Several limitations of this study should be noted. Our panel data constituted a relatively small sample size, although these data were longitudinally obtained. Although the data is intended to represent the characteristics of all children and families residing in Korea, there are limitations in considering all of the various factors that affect children's obesity. However, the results are meaningful in that they predicted the factors affecting obesity in 10-year-old children by applying a statistical method. Regression models used to predict obesity and explain association with obesity are one of the basic methods of predictive models and may have limitations in estimating nonlinear relationships. In addition, since the results of this study are specifically drawn from data about children residing in Korea and their families, caution must be exercised when generalizing the results. For future studies, we recommend utilizing a larger sample size and investigating the role of self-esteem in childhood obesity development.

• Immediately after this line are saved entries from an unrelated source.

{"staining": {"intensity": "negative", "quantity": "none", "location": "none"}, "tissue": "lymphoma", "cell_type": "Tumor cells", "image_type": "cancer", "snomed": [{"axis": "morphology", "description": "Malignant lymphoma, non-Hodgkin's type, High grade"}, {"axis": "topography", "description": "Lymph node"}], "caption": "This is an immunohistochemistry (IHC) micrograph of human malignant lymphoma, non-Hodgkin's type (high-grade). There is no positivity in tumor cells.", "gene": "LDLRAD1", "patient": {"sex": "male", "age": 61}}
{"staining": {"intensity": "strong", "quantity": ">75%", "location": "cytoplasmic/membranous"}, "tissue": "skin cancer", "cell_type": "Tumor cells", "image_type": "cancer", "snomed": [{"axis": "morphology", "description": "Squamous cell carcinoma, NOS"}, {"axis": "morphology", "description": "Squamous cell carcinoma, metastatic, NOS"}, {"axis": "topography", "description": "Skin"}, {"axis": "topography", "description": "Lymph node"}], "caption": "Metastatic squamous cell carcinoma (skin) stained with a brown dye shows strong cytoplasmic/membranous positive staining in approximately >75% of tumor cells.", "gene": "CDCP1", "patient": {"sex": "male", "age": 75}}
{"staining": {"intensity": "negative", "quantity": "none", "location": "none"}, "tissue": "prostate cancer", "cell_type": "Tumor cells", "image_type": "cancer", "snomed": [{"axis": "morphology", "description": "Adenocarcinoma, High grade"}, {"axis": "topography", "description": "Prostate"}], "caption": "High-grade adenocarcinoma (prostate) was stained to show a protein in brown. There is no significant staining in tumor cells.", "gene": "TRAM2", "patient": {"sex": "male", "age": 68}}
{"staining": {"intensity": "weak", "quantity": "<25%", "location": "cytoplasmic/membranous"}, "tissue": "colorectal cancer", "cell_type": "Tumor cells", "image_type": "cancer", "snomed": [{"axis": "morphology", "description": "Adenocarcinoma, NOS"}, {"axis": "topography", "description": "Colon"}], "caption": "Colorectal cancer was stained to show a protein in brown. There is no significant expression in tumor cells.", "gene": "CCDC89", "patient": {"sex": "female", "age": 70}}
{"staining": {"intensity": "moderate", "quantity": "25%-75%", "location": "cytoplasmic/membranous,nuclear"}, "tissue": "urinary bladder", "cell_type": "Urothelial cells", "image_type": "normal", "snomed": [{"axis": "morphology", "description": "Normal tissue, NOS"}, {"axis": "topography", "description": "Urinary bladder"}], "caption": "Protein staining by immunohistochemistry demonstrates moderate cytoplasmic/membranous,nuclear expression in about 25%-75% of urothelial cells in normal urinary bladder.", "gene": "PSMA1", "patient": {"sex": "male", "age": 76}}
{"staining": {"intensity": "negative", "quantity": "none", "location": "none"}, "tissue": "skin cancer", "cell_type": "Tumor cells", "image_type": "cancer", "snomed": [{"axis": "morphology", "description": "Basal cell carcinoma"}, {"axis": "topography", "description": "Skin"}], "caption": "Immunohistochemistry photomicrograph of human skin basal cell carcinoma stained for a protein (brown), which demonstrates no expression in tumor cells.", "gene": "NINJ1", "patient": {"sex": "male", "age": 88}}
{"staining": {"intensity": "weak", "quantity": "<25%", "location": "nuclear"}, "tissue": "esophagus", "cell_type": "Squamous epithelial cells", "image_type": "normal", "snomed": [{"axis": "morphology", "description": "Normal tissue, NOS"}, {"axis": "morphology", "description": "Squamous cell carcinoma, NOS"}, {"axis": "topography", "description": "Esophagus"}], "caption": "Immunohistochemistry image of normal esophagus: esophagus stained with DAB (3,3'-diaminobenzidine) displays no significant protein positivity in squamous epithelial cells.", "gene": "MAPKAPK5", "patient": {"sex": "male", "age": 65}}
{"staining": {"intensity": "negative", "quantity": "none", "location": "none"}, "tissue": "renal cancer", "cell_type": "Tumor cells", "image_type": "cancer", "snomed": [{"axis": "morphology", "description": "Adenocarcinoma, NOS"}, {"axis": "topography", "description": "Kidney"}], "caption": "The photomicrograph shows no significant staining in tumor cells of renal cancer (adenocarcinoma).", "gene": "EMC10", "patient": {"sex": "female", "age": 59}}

Conclusions and implications

Based on the national panel data, we developed a prediction model for obesity risk at age 10 that showed good performance. Among those selected from pre-processing, 10 factors (child’s gender, eating habits, activity, 5-year-old BMI, maternal education level, self-esteem, and BMI) were included in the final model. In addition to the previous higher BMI for both children and mothers, children who are boys, who spend less time indoors, and whose mothers have high self-esteem levels are more likely to develop obesity. The findings of this study provide a basis for developing effective strategies to screen children at risk for obesity and develop preventive interventions targeted at those children. Such efforts would help create a less “obesogenic environment,” thus leading to healthier children and healthier future adults.